A fear of cultural decline and the pernicious influence of capitalism caused English to develop with a distaste of modern society and mass media. Initially, English teachers were urged to be missionaries who would evangelise culture through literature to working class children. Mathieson argues that a burden of responsibility was placed on English teachers through charging them with the task of using literature to (morally) make working class children better people. Progressive thinkers introduced creativity (through writing, drama, mime and dance) as an extension to this.
F.R. Leavis and his followers (in the 1960s David Holbrook and Fred Inglis) had an enormous influence on English teaching in universities and schools. The scholars of the Cambridge School called for “warriors” who would “resist” the developing cultural disintegration (the encroachment of cinema and the popular press on the quality of life) and sought to challenge the “false” emotions engendered by cinema and popular fiction with the great works of literature. Through teaching children to be better critical readers they believed they were sharpening children to be better people and – in I.A. Richards’ view the “fine ordering of responses” engendered a “fine conduct of life. In responding to literature, children needed to use both intellect and emotions. The militaristic terms in which Leavis and his followers spoke conveys their sense of urgency. So, too, does it convey the additional onus on English teachers of “saving” the lives of working class children.
After the Second World War, a developing social interest in the values transmitted through English saw the introduction of different methodologies into English: most importantly the role of speech in the classroom (both in the sense of an awareness of the value of working class speech) as well as discussion. Linguistics sought to reduce the influence of Literature in order to educate working class children in using language more effectively as well as value their own speech. Radical English teachers of the 1970s sought to use the subject to explore issues and challenging existing systems of authority so that English teachers became collaborators.
I’m beginning to realise the impact Leavis had on me when I read him at university.

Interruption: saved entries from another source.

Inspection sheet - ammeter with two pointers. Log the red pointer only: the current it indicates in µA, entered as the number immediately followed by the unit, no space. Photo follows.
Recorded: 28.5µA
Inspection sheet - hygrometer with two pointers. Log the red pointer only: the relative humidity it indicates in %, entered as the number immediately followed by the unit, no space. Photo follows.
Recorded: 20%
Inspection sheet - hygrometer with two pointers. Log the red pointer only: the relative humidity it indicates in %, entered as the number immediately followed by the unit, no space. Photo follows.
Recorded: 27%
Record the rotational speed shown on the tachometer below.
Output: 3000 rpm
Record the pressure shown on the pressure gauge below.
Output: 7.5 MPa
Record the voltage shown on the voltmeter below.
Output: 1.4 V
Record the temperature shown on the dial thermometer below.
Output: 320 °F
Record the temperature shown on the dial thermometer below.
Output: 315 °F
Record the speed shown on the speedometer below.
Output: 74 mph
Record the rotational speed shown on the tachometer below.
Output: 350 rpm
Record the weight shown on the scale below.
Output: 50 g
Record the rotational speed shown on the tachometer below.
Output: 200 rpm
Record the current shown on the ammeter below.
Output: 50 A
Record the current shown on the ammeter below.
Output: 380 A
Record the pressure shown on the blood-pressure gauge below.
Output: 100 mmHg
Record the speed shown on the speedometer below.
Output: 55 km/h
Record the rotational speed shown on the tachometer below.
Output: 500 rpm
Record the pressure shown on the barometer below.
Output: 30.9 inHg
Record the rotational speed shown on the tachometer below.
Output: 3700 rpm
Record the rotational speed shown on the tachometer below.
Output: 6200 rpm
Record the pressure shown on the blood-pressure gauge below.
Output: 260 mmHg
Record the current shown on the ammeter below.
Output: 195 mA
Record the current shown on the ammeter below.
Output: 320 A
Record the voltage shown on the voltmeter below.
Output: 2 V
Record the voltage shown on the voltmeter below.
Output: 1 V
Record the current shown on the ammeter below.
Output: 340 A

My approach to English teaching has indeed been “diffuse” and, over the years, shifted between progressive ideas about creativity and a vague notions of the value of English (literature) on people. I’ve generally held the view that books enable children to think and feel like other people in a way that almost no other medium can provide (I’m tempted to argue that video games can do this – but that needs more thought on my account). Books – especially poetry – develop different modes of thinking that I have always believed develop people emotionally and intellectually. Like Leavis and Richards, I’ve always seen no separation between “Life” and “Art”. Perhaps this is the influence of my schooling in the 1970s and 1980s where I was undoubtedly taught by English teachers who were influenced by books like English for Maturity and taught me to come to text personally and emotionally. My appreciation of the crucial importance of Literature has always been intuitive. When I trained as an English teacher in the mid-1990s, trainees were being urged to think of ourselves as “facilitators” rather than providing instruction. I’ve retained an element of that in the way I teach English. This might account for the sense of shock I’ve felt in the way English has been corralled into aping classical studies since 2010 and the regret I’ve felt at the pragmatic way I’ve responded.
What have I taken away from reading Preachers of Culture? I’ve got a much firmer grasp of how English ended up as the “diffuse” subject it actually is. I can see the strands of influence from Arnold onwards and I have a much clearer understanding of why certain aspects of English practice are conducted. Above all, Preachers of Culture (along with other books about teaching I’ve read recently) have revivified – to use a Leavisite term – my sense of the values and importance of being an English teacher.